Selected text =
▬▬▬▬▬▬

So A is the characteristic function of universal quantification over
uniformly continuous decidable predicates.
One direction is direct and doesn't require uniform continuity, but we
still need to supply a number:
\begin{code}
A-property← : (p : Cantor → 𝟚)
(n : ℕ)
→ ((α : Cantor) → p α = ₁)
→ A n p = ₁
A-property← p n ϕ = ϕ (ε n p)
\end{code}
The other direction is proved by induction on ℕ.
\begin{code}
A-property→ : (p : Cantor → 𝟚)
(n : ℕ)

▬▬▬▬▬▬

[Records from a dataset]
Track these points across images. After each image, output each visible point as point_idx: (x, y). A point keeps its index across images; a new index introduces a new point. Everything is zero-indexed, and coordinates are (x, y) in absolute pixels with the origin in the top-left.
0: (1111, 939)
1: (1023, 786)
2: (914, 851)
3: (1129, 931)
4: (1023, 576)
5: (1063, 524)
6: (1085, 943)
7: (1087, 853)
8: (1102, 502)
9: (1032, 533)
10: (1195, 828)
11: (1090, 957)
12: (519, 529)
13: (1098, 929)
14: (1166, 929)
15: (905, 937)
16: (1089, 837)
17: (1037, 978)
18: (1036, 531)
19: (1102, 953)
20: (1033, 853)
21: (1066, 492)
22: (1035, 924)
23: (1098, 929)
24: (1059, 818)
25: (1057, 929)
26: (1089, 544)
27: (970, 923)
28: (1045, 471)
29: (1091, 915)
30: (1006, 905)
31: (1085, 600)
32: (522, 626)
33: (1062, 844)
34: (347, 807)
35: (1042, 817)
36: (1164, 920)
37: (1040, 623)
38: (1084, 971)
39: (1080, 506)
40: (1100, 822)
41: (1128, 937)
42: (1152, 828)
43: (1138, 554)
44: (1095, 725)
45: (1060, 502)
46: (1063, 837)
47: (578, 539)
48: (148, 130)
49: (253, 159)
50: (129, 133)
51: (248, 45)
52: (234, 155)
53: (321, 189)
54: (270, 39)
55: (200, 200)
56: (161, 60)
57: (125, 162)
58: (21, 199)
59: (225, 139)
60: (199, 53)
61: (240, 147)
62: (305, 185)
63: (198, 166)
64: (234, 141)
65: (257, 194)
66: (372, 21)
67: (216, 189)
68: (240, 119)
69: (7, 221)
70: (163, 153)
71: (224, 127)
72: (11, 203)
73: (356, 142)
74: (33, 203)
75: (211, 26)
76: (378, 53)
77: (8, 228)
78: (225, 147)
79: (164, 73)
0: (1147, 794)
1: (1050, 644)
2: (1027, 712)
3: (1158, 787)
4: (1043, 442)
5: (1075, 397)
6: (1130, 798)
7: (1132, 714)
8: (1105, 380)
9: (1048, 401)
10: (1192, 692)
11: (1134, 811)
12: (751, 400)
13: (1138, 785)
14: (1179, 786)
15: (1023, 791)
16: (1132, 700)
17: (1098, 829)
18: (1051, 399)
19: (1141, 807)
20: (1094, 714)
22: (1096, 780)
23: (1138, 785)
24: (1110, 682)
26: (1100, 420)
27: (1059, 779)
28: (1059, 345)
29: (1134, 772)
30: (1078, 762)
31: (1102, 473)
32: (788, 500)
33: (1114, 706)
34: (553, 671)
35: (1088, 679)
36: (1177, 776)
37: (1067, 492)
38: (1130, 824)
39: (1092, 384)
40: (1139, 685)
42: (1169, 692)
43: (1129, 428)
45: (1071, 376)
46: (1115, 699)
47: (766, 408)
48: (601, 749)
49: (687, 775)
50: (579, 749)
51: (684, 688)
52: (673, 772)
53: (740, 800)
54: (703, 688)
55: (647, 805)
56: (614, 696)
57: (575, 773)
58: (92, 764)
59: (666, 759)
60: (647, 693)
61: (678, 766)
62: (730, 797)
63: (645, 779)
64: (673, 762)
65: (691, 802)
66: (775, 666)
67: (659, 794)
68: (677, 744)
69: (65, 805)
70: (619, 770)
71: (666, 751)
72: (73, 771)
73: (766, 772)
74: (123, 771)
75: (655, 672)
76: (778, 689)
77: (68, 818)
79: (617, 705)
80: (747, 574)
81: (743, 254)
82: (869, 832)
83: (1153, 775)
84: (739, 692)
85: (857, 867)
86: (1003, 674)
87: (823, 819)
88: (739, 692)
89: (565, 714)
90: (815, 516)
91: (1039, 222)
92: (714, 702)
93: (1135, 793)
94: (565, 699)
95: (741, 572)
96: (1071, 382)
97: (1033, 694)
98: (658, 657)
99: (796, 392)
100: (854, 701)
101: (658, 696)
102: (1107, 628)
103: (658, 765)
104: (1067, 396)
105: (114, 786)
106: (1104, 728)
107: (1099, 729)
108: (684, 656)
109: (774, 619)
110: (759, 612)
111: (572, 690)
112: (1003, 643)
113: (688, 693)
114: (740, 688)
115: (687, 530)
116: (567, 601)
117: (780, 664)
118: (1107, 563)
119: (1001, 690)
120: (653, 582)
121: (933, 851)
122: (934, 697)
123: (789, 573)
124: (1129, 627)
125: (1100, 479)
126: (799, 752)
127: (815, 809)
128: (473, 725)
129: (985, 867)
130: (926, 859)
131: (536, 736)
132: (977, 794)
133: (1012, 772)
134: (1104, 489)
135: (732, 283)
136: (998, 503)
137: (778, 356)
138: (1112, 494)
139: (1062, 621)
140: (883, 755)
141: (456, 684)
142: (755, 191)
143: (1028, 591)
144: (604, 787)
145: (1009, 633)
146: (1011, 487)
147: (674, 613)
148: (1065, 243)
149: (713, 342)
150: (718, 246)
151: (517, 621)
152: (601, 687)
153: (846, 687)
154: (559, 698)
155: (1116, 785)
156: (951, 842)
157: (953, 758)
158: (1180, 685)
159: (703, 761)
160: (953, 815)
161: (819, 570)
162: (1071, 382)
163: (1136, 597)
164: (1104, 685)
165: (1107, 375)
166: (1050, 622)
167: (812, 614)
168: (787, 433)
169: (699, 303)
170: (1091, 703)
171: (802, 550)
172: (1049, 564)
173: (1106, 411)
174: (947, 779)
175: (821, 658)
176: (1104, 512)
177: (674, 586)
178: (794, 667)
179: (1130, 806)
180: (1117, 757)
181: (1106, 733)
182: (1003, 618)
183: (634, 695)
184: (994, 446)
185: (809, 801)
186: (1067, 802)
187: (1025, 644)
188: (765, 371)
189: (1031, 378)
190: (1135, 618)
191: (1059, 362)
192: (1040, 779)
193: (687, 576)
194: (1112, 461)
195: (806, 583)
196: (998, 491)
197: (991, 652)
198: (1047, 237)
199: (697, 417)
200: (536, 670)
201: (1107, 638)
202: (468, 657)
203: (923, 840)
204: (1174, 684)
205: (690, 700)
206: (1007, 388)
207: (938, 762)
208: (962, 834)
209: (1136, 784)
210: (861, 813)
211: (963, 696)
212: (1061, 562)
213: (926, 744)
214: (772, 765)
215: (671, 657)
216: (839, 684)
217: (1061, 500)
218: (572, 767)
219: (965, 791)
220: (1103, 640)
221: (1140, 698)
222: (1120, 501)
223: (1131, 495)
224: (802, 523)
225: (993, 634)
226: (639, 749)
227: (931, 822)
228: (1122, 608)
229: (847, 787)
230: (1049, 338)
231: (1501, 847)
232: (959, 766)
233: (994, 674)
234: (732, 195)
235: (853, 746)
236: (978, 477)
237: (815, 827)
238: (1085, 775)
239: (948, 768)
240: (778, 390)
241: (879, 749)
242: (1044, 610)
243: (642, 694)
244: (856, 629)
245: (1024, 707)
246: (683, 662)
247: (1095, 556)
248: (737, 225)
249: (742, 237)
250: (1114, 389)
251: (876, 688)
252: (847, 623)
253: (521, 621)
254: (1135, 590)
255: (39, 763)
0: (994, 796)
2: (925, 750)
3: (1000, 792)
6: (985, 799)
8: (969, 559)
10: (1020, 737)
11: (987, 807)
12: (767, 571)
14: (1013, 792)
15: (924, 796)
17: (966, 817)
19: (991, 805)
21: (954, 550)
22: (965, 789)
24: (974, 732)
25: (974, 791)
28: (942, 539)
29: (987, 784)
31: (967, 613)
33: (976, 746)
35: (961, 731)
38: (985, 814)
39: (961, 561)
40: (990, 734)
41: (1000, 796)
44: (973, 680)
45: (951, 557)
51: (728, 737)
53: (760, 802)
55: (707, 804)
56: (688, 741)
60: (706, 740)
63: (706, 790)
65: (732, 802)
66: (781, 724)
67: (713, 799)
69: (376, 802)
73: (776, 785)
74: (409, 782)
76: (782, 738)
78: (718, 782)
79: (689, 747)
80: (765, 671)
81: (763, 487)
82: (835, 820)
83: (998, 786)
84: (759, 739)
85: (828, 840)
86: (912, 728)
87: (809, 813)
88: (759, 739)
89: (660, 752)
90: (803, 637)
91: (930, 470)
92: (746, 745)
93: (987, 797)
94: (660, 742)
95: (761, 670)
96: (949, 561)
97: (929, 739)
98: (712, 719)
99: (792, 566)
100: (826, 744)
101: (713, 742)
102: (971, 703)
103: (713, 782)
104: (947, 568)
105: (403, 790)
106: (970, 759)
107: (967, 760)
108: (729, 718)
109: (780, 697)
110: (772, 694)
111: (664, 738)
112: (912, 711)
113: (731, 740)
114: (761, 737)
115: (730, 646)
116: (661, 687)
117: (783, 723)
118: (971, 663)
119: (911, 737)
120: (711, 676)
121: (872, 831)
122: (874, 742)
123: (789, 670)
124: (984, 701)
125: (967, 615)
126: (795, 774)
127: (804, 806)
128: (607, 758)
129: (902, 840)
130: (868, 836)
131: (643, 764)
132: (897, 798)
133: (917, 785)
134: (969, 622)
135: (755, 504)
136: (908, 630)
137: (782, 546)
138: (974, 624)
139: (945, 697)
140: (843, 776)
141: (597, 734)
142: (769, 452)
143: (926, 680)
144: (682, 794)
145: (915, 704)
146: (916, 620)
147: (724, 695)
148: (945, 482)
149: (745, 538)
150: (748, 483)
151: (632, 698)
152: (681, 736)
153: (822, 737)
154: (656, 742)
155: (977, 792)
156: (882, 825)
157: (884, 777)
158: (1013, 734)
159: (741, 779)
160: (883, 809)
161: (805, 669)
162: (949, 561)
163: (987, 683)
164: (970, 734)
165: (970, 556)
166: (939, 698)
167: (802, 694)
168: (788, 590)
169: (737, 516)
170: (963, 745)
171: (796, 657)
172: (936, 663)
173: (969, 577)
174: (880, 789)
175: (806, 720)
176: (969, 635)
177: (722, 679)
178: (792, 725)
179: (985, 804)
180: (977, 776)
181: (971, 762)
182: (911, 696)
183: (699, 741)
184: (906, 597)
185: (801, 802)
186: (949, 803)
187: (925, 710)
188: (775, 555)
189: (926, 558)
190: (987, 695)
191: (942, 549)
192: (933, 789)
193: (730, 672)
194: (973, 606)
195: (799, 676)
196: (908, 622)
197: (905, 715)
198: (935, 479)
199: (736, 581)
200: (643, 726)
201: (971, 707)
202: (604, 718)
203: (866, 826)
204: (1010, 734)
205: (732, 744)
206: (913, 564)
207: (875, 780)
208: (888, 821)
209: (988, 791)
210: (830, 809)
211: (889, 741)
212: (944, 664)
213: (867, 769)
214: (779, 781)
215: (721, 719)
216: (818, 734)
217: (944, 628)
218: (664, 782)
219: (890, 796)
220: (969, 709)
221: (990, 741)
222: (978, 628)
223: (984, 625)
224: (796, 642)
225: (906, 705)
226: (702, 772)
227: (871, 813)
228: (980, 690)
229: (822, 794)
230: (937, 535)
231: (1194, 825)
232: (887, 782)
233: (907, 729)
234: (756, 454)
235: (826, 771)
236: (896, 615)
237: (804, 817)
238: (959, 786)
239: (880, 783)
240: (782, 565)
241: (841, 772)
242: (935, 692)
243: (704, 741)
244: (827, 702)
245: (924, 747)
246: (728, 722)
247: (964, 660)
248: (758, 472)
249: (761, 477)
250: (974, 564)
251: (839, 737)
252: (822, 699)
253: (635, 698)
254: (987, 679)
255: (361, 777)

▬▬▬▬▬▬

Directives =
**1)** Using the Agda excerpt, say whether each statement agrees with it. Give yes or no for each, and quote the words that settle it. (a) Proving A-property← requires uniform continuity. (b) The other direction is proved by induction on ℕ. (c) A is the characteristic function of existential quantification.
**2)** Carry on the Agda excerpt on universal quantification from its final line.
These records were taken from a separate source.

Responses to the exercise =
**1)**
(a) No: "One direction is direct and doesn't require uniform continuity"
(b) Yes: "The other direction is proved by induction on ℕ."
(c) No: "So A is the characteristic function of universal quantification over uniformly continuous decidable predicates."

**2)**
→ n is-a-modulus-of-uniform-continuity-of p
→ A n p = ₁
→ (α : Cantor) → p α = ₁
A-property→ p 0 u r α = p α =⟨ u α c₀ ⋆ ⟩
p c₀ =⟨ r ⟩
₁ ∎
A-property→ p (succ n) u r α = V
where
IH : (b : 𝟚) → A n (p ∘ cons b) = ₁ → (β : Cantor) → p (cons b β) = ₁
IH b = A-property→ (p ∘ cons b) n (cons-decreases-modulus p n b u)
b₀ : 𝟚
b₀ = ε𝟚 (λ b → A n (p ∘ cons b))
I : A n (p ∘ cons b₀) = ₁ → (b : 𝟚) → A n (p ∘ cons b) = ₁
I = A𝟚-property→ (λ b → A n (p ∘ cons b))
observation₀ : A (succ n) p = ₁
observation₀ = r
observation₁ : A (succ n) p = A n (p ∘ cons b₀)
observation₁ = refl
II : (b : 𝟚) (β : Cantor) → p (cons b β) = ₁
II b = IH b (I r b)
III : p (cons (head α) (tail α)) = ₁
III = II (head α) (tail α)
IV : p α = p (cons (head α) (tail α))
IV = uniform-continuity-gives-extensionality
p
(succ n , u)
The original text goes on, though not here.